═══ EXERCISE INPUTS

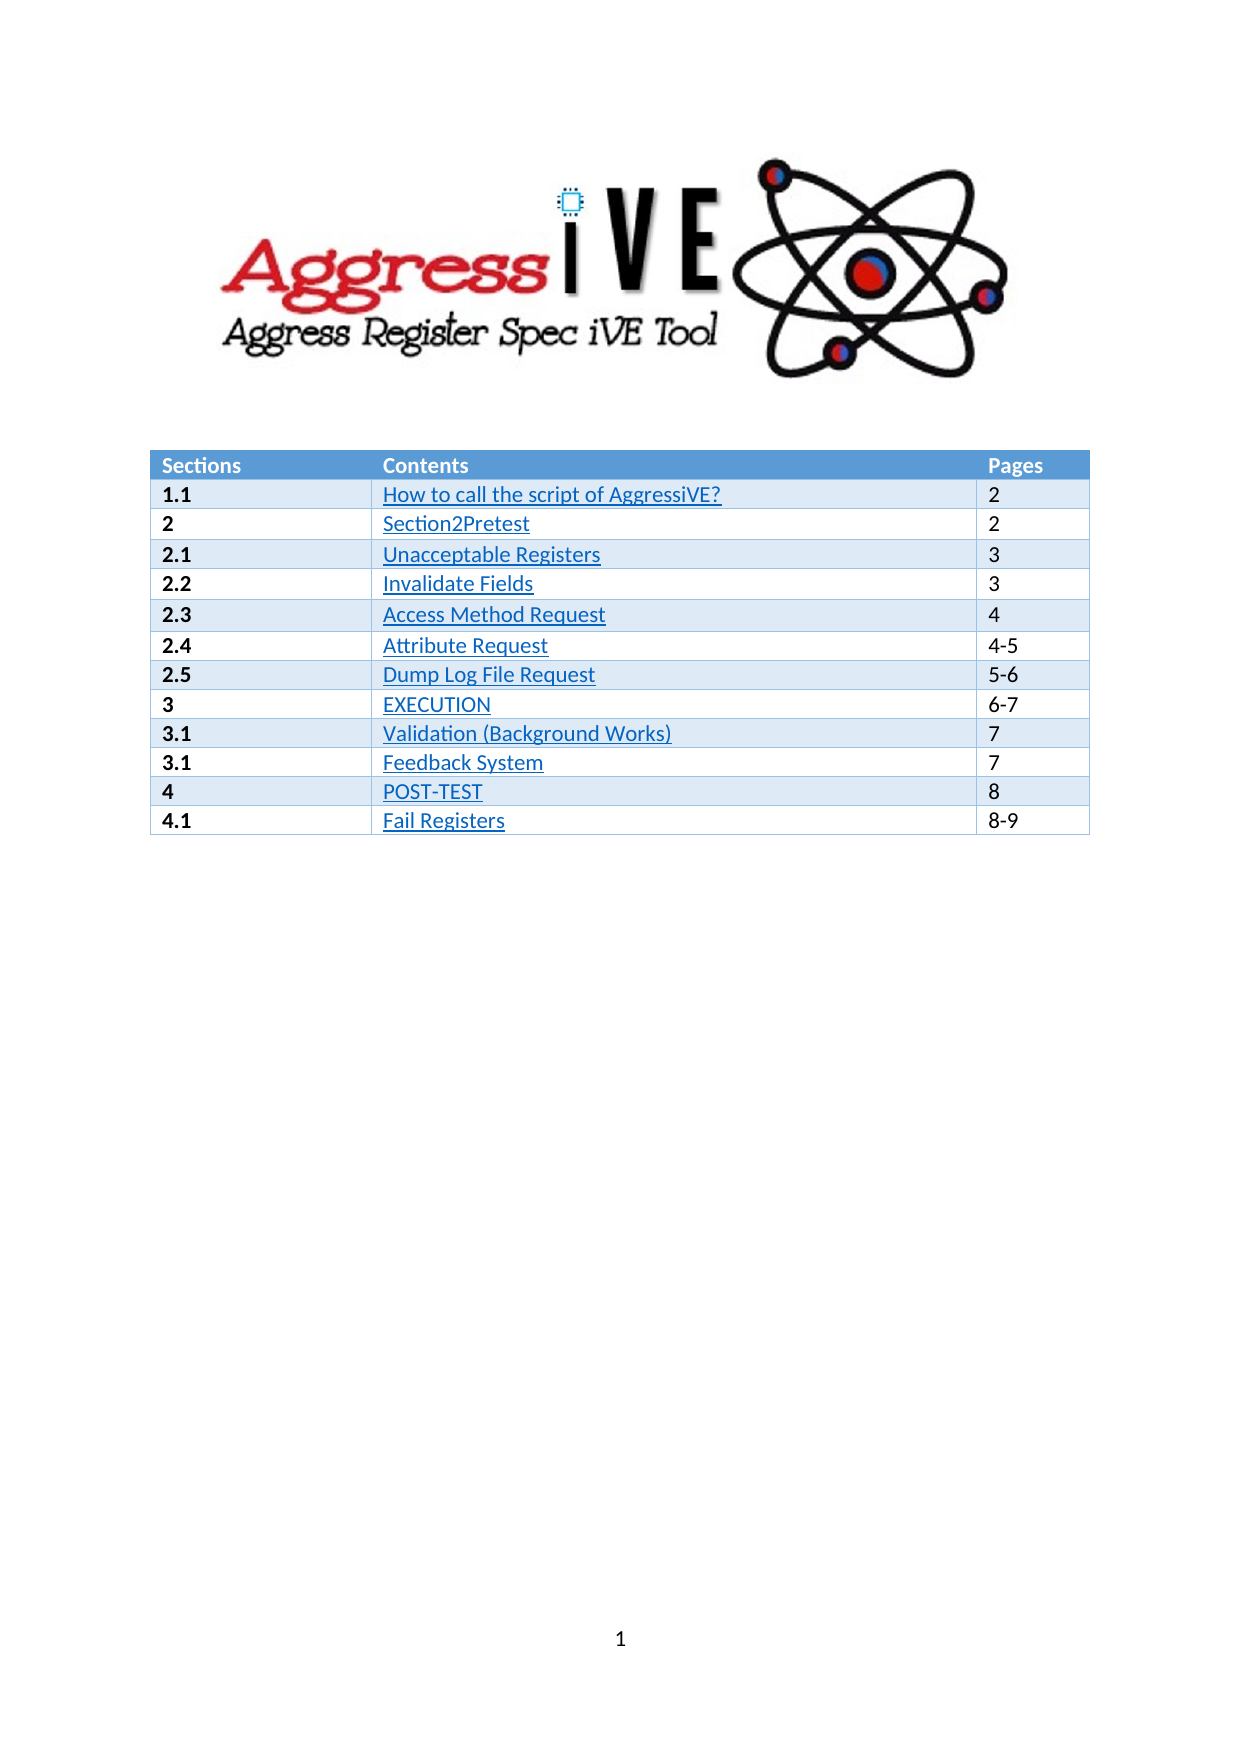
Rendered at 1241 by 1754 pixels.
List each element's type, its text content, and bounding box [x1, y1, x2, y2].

table_cell 3 [151, 690, 371, 718]
table_header Pages [977, 451, 1089, 479]
table_cell 3.1 [151, 748, 371, 776]
table_cell Attribute Request [372, 632, 976, 659]
table_cell 3 [977, 540, 1089, 568]
table_cell Validation (Background Works) [372, 719, 976, 747]
table_cell 3.1 [151, 719, 371, 747]
table_cell Fail Registers [372, 806, 976, 834]
table_cell 7 [977, 748, 1089, 776]
table_cell 4-5 [977, 632, 1089, 659]
table_cell 8 [977, 777, 1089, 805]
table_cell Feedback System [372, 748, 976, 776]
table_cell 3 [977, 569, 1089, 599]
table_cell 2.4 [151, 632, 371, 659]
picture [202, 150, 1038, 384]
table_cell 2.2 [151, 569, 371, 599]
table_cell POST-TEST [372, 777, 976, 805]
table_cell Section2Pretest [372, 509, 976, 539]
table_cell 2 [977, 509, 1089, 539]
table_cell 5-6 [977, 661, 1089, 689]
table_cell 6-7 [977, 690, 1089, 718]
table_cell Unacceptable Registers [372, 540, 976, 568]
table_header Contents [372, 451, 976, 479]
table_cell 8-9 [977, 806, 1089, 834]
table_cell 2 [977, 480, 1089, 508]
table_header Sections [151, 451, 371, 479]
table_cell 2.1 [151, 540, 371, 568]
table_cell 7 [977, 719, 1089, 747]
table_cell 4.1 [151, 806, 371, 834]
table_cell How to call the script of AggressiVE? [372, 480, 976, 508]
table_cell 2.3 [151, 600, 371, 631]
table_cell Access Method Request [372, 600, 976, 631]
table_cell 2 [151, 509, 371, 539]
table_cell 4 [151, 777, 371, 805]
table_cell Dump Log File Request [372, 661, 976, 689]
table_cell Invalidate Fields [372, 569, 976, 599]
table_cell 2.5 [151, 661, 371, 689]
table_cell 4 [977, 600, 1089, 631]
table_cell EXECUTION [372, 690, 976, 718]
table_cell 1.1 [151, 480, 371, 508]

══════

Look through the entries above and work out how many lines contain the string "Registers". Give that number alone.

■ **ANSWER TO THE EXERCISE**:
2